Xandria „Neverworld’s End“ / VÖ 24.02.2012

 

 

 

Fast fünf Jahre seit dem letzten Album „Salomé – The seventh Veil“. Das muss man sich erst mal trauen. Die Bielefelder Xandria haben es gewagt und drängen jetzt mit dem Nachfolger „Neverworld’s End“ zurück auf die Bildfläche. Dass der Weg dahin unerwartet hart und steinig war, zeigt nicht nur die lange Wartezeit, sondern auch der Umstand, dass seit dem Ausscheiden von Sängerin Lisa Middelhauve gleich zwei neue Sängerinnen ihr Glück versucht haben.

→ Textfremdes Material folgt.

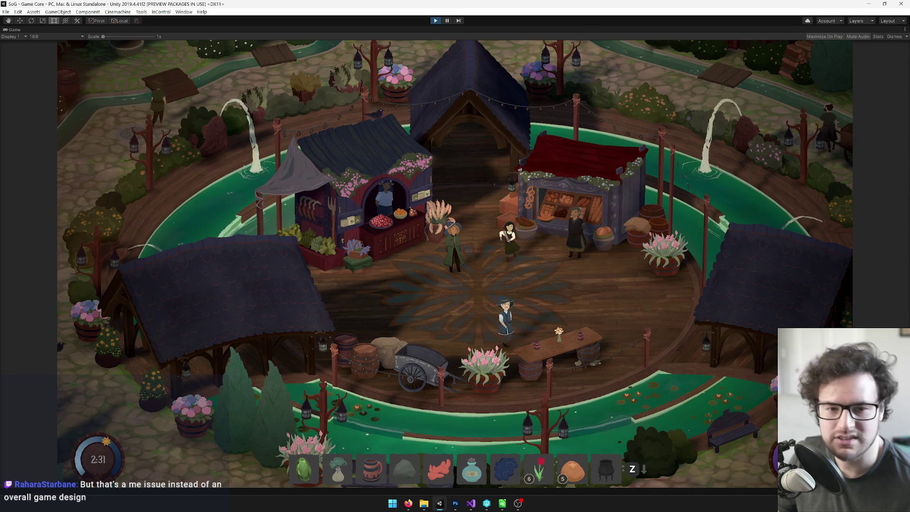
key("d")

Die Erste, Kerstin Bischof, hat es gerade mal ein Jahr in der Band gehalten. Die Neue, Manuela Kraller, hat sich hingegen etabliert und nun auch ein Album mit ihren Kollegen aufgenommen. Verglichen mit ihrer Vor-Vorgängerin, die vor allem im mittleren Stimmbereich uneingeschränkt überzeugte, bewegt sich Manuela am liebsten im höheren Bereich und kratzt an der Schwelle zum Sopran. Verbunden mit der passenden Genre-Schublade Symphonic Metal dauert es da natürlich nicht lange, bis etwaige Vergleiche mit artverwandten Künstlern bei der Hand sind. Kritikern wird es da vor allem angesichts der ersten Single „Valentine“ überaus leicht gemacht Öl ins Nachahmer-Feuer zu schütten. Wer hier keine Parallelen zu Nightwish in seligen Tarja-Zeiten heraushört, hat wohl Tomaten in den Ohren wie man so schön sagt. Ob Hommage oder Plagiat sollte uns dabei aber eigentlich gar nicht interessieren, denn dafür ist „Neverworld’s End“ in der Summe zu gut gemacht. In den letzten Jahren ist nämlich scheinbar viel Gothic auf der Strecke geblieben, dafür wurden gleich mehrere große Kisten Metal aufgeladen, sodass die fünfte Scheibe die unbestritten härteste im Backkatalog Xandrias ist. Klar, schon „India“ vom gleichnamigen Langspieler hatte ordentlich Tiger im Tank, gegen die Wucht und Heaviness eines „Soulcrusher“ kommt man aber dennoch im Traum nicht an. Zumal das Quintett überhaupt klangtechnisch dick aufträgt: Viel Bombast, Chöre, Orchester, eingestreute Violinen, Keyboardteppiche, dazu der Druck der gelungenen Produktion und der grundsätzlich ausgebaute Anteil an Gitarren. Hier wird einiges geboten, was natürlich auch dafür sorgt, dass sich die Hits nicht ganz so schnell herauskristallisieren wie in der Vergangenheit. Mal ganz abgesehen davon wie weit man sich über die Jahre vom betörenden, im positiven Sinne nebulösen Debüt „Kill the Sun“ entfernt hat. Da treffen Welten aufeinander, oder wer hätte vor fast 10 Jahren damit gerechnet von Xandria mal eine fast schon an Hammerfall erinnernde Powerballade wie „The Dream is still alive“ zu hören? Als Krönung wird uns anno 2012 ein großes Epos wie „The Nomad’s Crown“ vorgesetzt, das man mit seinen neun Minuten nicht mal so eben im Vorbeigehen konsumiert, denn dafür passiert schlicht zu viel. Fordernd, aber gelungen.

Das könnte auch das generelle Resümee für „Neverworld’s End“ sein. Xandria melden sich mit dem längsten, epischsten und herausforderndsten Album ihrer bisherigen Karriere zurück. Mit neuer Härte und neuer Stimme hat man zudem auch noch die theoretische Chance auf neue Hörerschichten. Damit wäre der erste Schritt getan – macht was draus!